One of the most significant lessons is what my idea of friendship actually means and as time, lessons and years unveil, what friendship once was may be no longer. I know for me the last two years there has also been significant shift in friendships. It is not about whether or not it is good or bad it just is. The most important aspect that I have been able to acknowledge are the parts of me that are also growing and learning each time a shift happens. Whatever the situation that may present itself it is about reflecting that what is going on is merely a reflection as to where you are at or have been in the past. There is no reason to judge but to take personal responsibility and grow from the amazing lessons that presented.

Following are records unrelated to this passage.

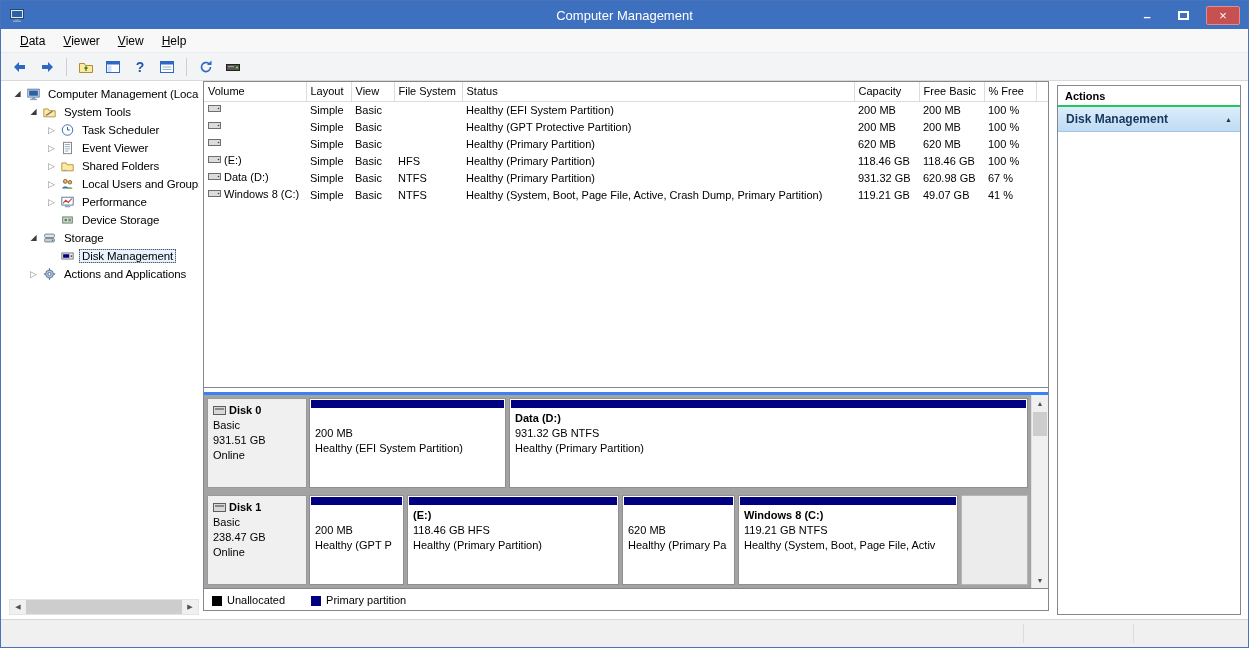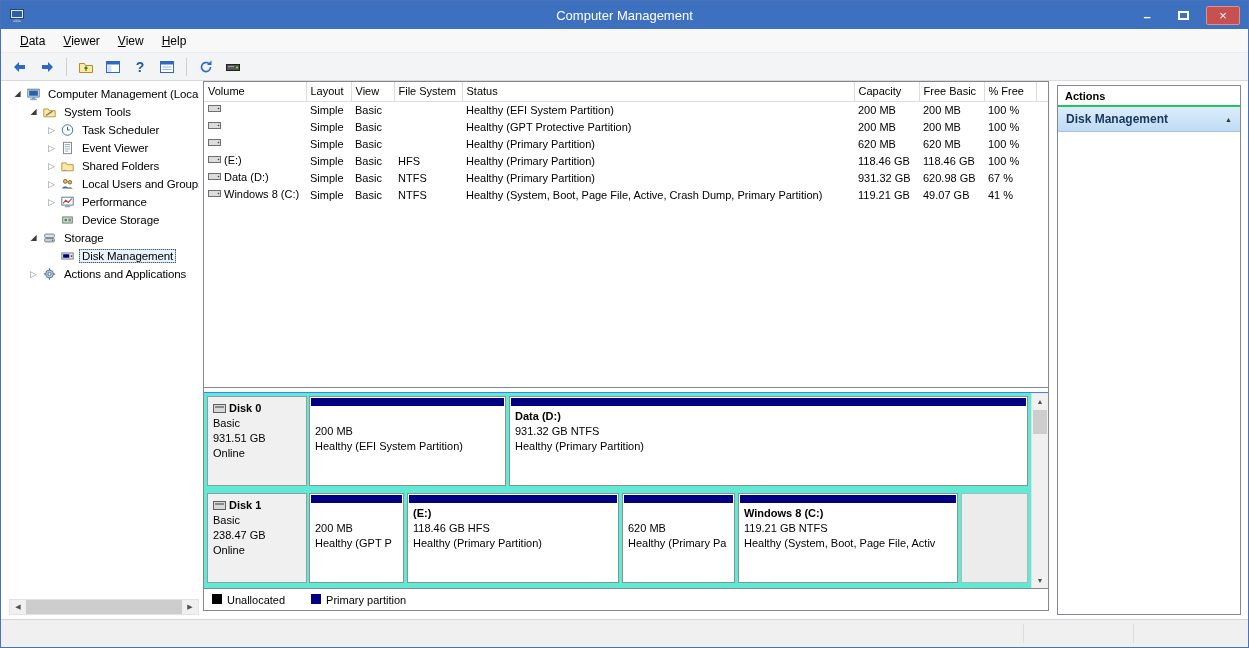--- a/index.html
+++ b/index.html
@@ -61,7 +61,7 @@
   .splitter{height:4px;background:#fff}
 
   
-  .graph-wrap{flex:1;position:relative;border-top:1px solid #3b82f6;background:#5eead4;padding:3px 20px 0 2px;overflow:hidden}
+  .graph-wrap{flex:1;position:relative;border-top:3px solid #3b82f6;background:#a3a3a3;padding:3px 20px 0 2px;overflow:hidden}
   .disk-row{display:flex;height:90px;margin:0 0 7px 1px}
   .disk-label{width:100px;flex:none;border:1px solid #9a9a9a;background:#f0f0f0;padding:4px 5px;font-size:11px;line-height:15px;white-space:nowrap;overflow:hidden}
   .disk-name-line{display:flex;align-items:center;gap:3px}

Each time it is about learning to be my own best friend.

So as I write after a day of building a playground in a remote village in Cambodia, I realise just how much I value my own friendship.  I realise and know even more so just how much gratitude and compassion I have for myself and how bloody blessed I am. It makes me understand how ridiculous it is each time I look at myself at the mirror and scold myself for being too whatever. For God’s sake I have food to fill my belly. When I get annoyed that my pants or tops that aren’t right, I can appreciate the abundance that I do have. The freedom in buying clothes is a choice that I have taken for granted so many times. It is not about judging or berating my actions, thoughts and feelings but acknowledging that I can be my own worst enemy or very best friend. Not sure about you but I would rather be my own very best friend. We can be so critical of our beautiful selves and find it way too easy to criticize and condemn our actions. When was the last time you looked at yourself in the mirror and said “I am awesome” Give it a go!! Cambodia feels like a best friend to me right now because it teaches me so much about myself and my life and I am so blessed to be in the Country of Wonder, a country that has taught me to know that I AM AWESOME! I am my own very best friend. Older friends may come and go, but I am always here for me. I support myself in feeling good.

With a sprinkle of fairy dust and may magic follow your day.